I was an early and enthusiastic supporter of the present mathematics
reform movement, speaking at conferences and doing in-services as early as
82 (I think we called it the agenda for action back then). I continued to
be very active until around 1992 or 93 when I first felt that the focus had
somehow changed. I still practice and support many of the ideas that I feel
were part of the "early reform " (a term I can not define in a short time)
Over the next few years I tried to come to grips with my
growing concerns over the direction of the reform movement.
I believe that most math teachers involvement with the mathematics
reform was primarily driven by a perceived lack of student acquired
and understanding. The goals and motivation were predominantly to answer
eternal question, why can't Johnny (Joanie) count?

Since those early days when I felt that was the focus that was central to
the NCTM reform, it has been integrated with other education
reform movements with social goals and motivations totally apart
from, and possibly at odds with, the acquisition of acquired knowledge and
understanding of mathematics. Cooperative learning is one such example.
My perception, founded or unfounded, is that there is a PC tone
to the NCTM now. Despite lip service to teacher experimentation and
independence, the tone is "We are right and they are wrong", and this moves
us away from teacher empowerment and independence.
I also see a change in the focus of grading policies which tends to
denegrate acquired knowledge, the very measure which for years was used to
trumpet the need for a new and better way of teaching and learning.
I see stong suggestions for grading policies driven by a social
vision rather than social history, of how people "ought to be" rather than
how they are. I have observed a pressure for adoption of
classroom management styles which produce manufactured success by approving
everything, which supports nothing.

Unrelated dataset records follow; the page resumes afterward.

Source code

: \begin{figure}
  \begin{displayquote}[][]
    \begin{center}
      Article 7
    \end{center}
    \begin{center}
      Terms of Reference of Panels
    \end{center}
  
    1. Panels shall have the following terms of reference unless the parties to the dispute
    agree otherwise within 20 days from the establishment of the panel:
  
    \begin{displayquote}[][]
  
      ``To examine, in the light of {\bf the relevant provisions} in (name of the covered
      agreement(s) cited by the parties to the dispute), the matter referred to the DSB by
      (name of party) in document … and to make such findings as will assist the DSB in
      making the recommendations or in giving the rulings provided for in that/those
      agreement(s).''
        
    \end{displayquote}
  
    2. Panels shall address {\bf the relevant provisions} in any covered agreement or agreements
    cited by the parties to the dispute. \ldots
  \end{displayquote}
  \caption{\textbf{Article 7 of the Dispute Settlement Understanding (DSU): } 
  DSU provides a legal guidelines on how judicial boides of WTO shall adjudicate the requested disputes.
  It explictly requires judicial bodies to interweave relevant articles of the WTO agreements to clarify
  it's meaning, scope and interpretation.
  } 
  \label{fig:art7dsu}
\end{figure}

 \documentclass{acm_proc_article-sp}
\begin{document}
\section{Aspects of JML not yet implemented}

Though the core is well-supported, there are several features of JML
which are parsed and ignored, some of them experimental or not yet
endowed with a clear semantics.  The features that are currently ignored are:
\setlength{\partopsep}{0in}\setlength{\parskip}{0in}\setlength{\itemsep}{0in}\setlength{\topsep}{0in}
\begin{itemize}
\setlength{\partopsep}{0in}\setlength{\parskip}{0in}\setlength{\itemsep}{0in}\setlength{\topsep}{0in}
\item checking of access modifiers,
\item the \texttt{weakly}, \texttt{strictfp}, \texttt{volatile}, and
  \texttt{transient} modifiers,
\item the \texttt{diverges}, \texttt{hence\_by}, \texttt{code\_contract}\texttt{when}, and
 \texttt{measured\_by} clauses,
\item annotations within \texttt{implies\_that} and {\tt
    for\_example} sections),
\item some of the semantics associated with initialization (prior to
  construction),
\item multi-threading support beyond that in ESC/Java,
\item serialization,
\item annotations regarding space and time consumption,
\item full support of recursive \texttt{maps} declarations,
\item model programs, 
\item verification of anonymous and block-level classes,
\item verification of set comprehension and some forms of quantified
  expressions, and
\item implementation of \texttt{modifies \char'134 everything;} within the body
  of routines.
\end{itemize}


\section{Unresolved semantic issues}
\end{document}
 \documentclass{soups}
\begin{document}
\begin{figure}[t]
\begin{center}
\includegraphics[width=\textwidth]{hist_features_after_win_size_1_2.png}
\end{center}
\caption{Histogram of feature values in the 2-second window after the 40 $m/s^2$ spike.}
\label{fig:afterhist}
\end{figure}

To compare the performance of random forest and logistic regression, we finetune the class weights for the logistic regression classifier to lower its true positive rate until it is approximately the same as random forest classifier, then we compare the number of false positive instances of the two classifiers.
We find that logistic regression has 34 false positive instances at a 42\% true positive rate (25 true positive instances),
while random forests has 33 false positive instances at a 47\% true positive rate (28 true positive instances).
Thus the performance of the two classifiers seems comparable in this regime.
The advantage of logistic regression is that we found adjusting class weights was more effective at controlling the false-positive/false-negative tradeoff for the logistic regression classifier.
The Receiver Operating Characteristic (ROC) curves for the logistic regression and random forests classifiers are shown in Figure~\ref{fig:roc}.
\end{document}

This seems to make extra motivation,
interest, or knowledge meaningless, and the lack of it acceptable.
I think lots of people feel they would like to support part of the
reform movement and still feel free to discuss the parts they feel are
wrong without being lambasted with all the trite phrases.
I would like to use John Saxon's books, augmented by the curriculum
addenda series from NCTM and adapted with my own ideas about technology and
visualization and concept development. I would like to feel that people who
disagree can tell me about the ideas they think work well for them without
bemoaning my lack of culture, courage, or common sense.

OK fire away, if I can't take it I know where the kill switch is located.